Polí­tica

Com o julgamento do Supremo Tribunal Federal (STF) nesta quarta-feira, 23, que decidiu por 6 votos a 5, anular a aplicação da Lei Ficha Limpa para as eleições de 2010, vários candidatos que foram barrados no último pleito devem a partir de agora buscar através de medidas judiciais tentar reparar os resultados oficializados nas eleições do ano passado.

O deputado estadual peemedebista, Sandoval Cardoso, afirmou nesta quarta-feira, durante entrevista ao Conexão Tocantins que está otimista com relação à ida de Marcelo Miranda (PMDB) para o Senado depois da decisão do (STF) “o Tocantins merece que Marcelo seja senador e ele é que foi eleito.
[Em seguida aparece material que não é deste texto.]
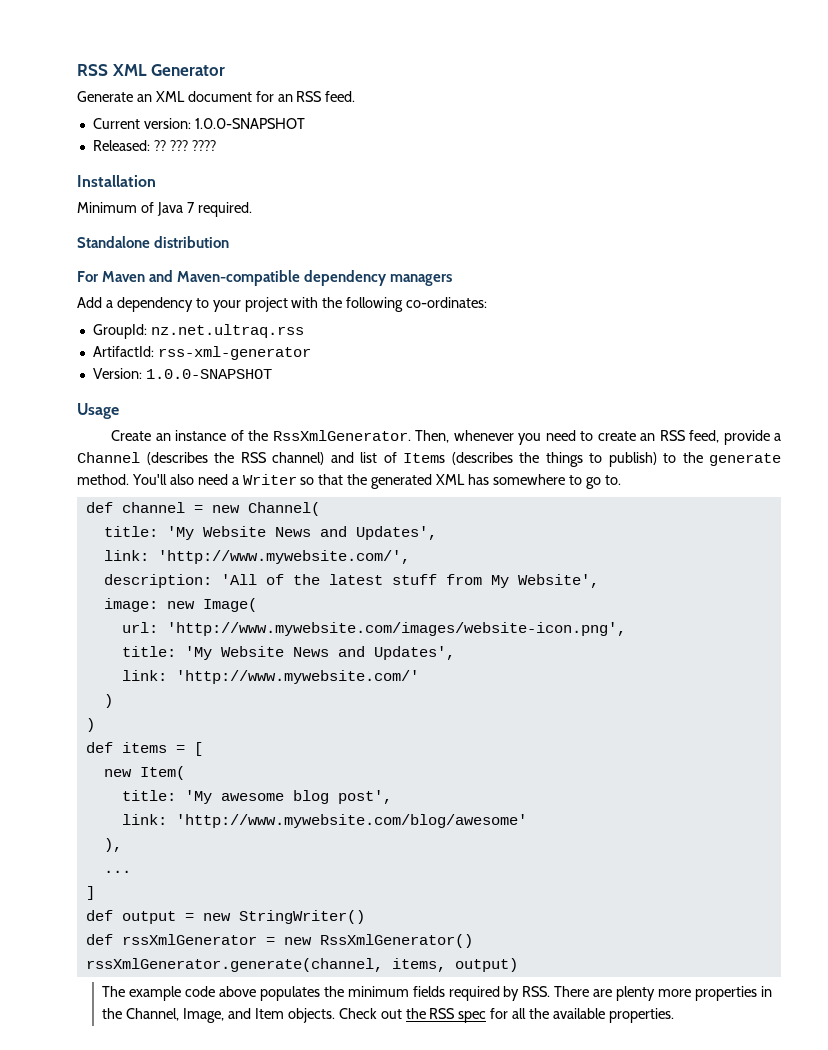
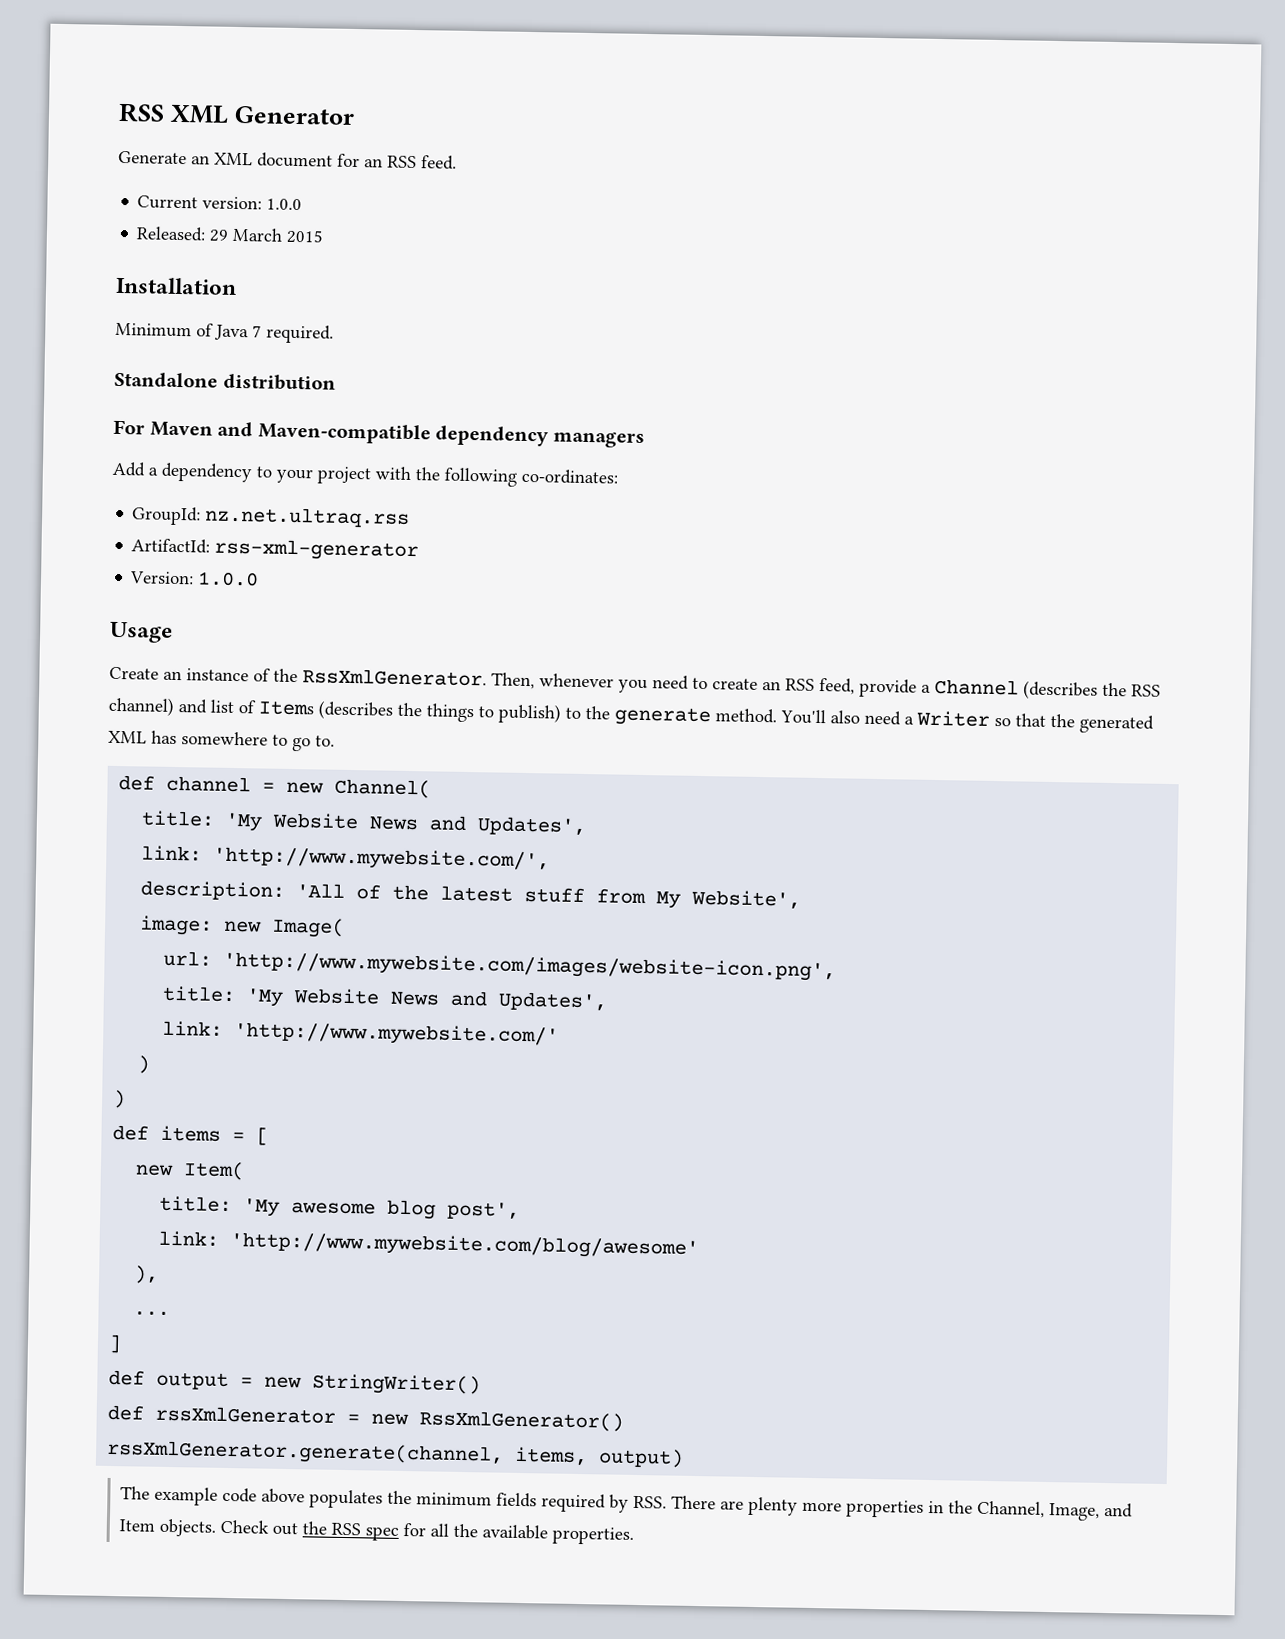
[194,118,305,129] 1.0.0-SNAPSHOT -> [266,198,303,211] 1.0.0
[153,140,216,151] ?? ??? ???? -> [209,227,325,244] 29 March 2015
[145,369,272,379] 1.0.0-SNAPSHOT -> [197,571,260,587] 1.0.0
Estou na torcida e otimista”, disse Sandoval.

Entretanto, no caso de Miranda, a cassação de sua eleição não se deu baseado na Lei Ficha Limpa (Lei Complementar Nº 135, de 4 de junho de 2010) e sim na Lei Complementar 64/90, alínea h, da qual a Lei Ficha Limpa é complementar.

Miranda teve sua eleição cassada baseado na Lei Complementar 64/90 na alínea h, que diz que são inelegíveis “os detentores de cargo na administração pública direta, indireta ou fundacional, que beneficiarem a si ou a terceiros, pelo abuso do poder econômico ou político apurado em processo, com sentença transitada em julgado, para as eleições que se realizarem nos 3 (três) anos seguintes ao término do seu mandato ou do período de sua permanência no cargo”.

Com o advento da Lei Complementar Nº 135, de 4 de junho de 2010 (Lei Ficha Limpa), emprestou-se nova redação à Lei Complementar 64/90 que foi sutilmente alterada em sua alínea h estabelecendo que são inelegíveis “os detentores de cargo na administração pública direta, indireta ou fundacional, que beneficiarem a si ou a terceiros, pelo abuso do poder econômico ou político, que forem condenados em decisão transitada em julgado ou proferida por órgão judicial colegiado, para a eleição na qual concorrem ou tenham sido diplomados, bem como para as que se realizarem nos 8 (oito) anos seguintes”

Portanto a não aplicabilidade da Lei da Ficha Limpa para as eleições do ano passado não deve alterar os efeitos da decisão tomada com base na redação anterior da Lei LC 64/90, que se encontra em vigor há 21 anos e cassou a eleição de Miranda.

Sobre isto a assessoria jurídica do senador Vicentinho Alves esclareceu na noite desta quarta-feira por meio da nota que segue abaixo.

PARA FINS DE ESCLARECIMENTO PÚBLICO

Em relação ao julgamento do Supremo Tribunal Federal sobre a aplicabilidade da Lei da Ficha Limpa para as eleições de 2010, cumpre informar que:

O processo relativo ao Recurso Extraordinário nº 636878, que tem como recorrente Marcelo de Carvalho Miranda, não é alcançado pelo entendimento jurídico até agora manifestado pela egrégia corte.

O caso se enquadra no disposto no artigo 1º, inciso I, alínea “h” da Lei das Inelegibilidades (LC 64/90), que trata de punição a detentores de mandato que foram condenados por abuso de poder político, tornando-se inelegíveis pelo prazo de três anos a contar da data da decisão.

Vale esclarecer que a decisão do Tribunal Superior Eleitoral, tomada em colegiado por sete votos a zero, cassou o mandato do recorrente, em 12 de agosto de 2009, quando este era governador do Tocantins, tornando-o inelegível até 12 de agosto de 2012.

Ressalte-se que a não aplicabilidade da Lei da Ficha Limpa para estas eleições não anula os efeitos da decisão tomada com base na redação anterior da lei infraconstitucional LC 64/90, que se encontra em pleno vigor há 21 anos e contra a qual não pesa qualquer questionamento.